Segment Start: Text for analysis

I was a drug addict at the age of seventeen. I was in love with Joey, he left to move to Arizona to find work and was going to come get me once he got settled. It broke my heart. That day, I threw myself on the motorcycle and would not let him leave. I made a huge scene! I was really unhealthy at relationships.
A few months later I found out I was pregnant. I used a lot of drugs, crystal meth and pot were my go-to drugs. I had no idea what to do. I was a very lost and hopeless girl, so I decided to do as much drugs as possible to hopefully “get rid of” the baby. I had no place to live at the time and called my mom in desperation. She gave me an ultimatum, I could come live there for a while if I got an abortion! My stomach just dropped typing this. I agreed, what was I to do?
I had walked into a birth-choice ministry before this and they showed me a video of the procedure of abortion, it scared me so bad that I walked out even more discouraged.
I was three and a half months pregnant when I had the abortion.

Segment End: Text for analysis

(Try it) In the personal account above, how far along was the pregnancy when the abortion took place?

Segment Start: Available data

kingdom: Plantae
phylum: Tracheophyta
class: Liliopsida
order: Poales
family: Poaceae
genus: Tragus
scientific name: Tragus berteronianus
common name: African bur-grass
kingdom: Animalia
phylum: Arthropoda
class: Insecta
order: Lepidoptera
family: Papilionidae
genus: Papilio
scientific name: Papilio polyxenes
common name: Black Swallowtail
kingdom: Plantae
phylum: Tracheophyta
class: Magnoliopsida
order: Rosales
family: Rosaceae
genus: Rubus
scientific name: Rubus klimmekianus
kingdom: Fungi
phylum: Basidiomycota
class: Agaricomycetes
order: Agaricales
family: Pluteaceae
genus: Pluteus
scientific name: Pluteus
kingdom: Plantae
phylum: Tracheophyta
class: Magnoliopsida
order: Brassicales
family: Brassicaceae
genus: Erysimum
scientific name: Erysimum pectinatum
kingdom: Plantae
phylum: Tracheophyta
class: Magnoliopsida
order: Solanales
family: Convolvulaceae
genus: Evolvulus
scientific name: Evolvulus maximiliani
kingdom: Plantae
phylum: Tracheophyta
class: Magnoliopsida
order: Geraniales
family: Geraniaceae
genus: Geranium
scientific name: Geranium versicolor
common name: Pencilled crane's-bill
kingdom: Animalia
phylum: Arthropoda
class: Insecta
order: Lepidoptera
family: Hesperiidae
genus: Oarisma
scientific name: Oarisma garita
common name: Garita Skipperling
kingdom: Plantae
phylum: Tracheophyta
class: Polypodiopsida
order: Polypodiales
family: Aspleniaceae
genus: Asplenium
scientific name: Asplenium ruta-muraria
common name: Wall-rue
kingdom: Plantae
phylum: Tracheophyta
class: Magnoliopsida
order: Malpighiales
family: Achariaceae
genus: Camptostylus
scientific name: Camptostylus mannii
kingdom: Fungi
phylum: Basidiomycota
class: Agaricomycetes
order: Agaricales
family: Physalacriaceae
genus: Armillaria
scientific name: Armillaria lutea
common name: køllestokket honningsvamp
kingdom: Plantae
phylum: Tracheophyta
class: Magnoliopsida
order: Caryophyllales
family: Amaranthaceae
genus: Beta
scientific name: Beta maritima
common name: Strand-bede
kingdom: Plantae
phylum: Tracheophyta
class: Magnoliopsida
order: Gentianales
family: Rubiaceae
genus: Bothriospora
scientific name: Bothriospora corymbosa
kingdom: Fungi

Segment End: Available data

(Answer area) Three and a half months.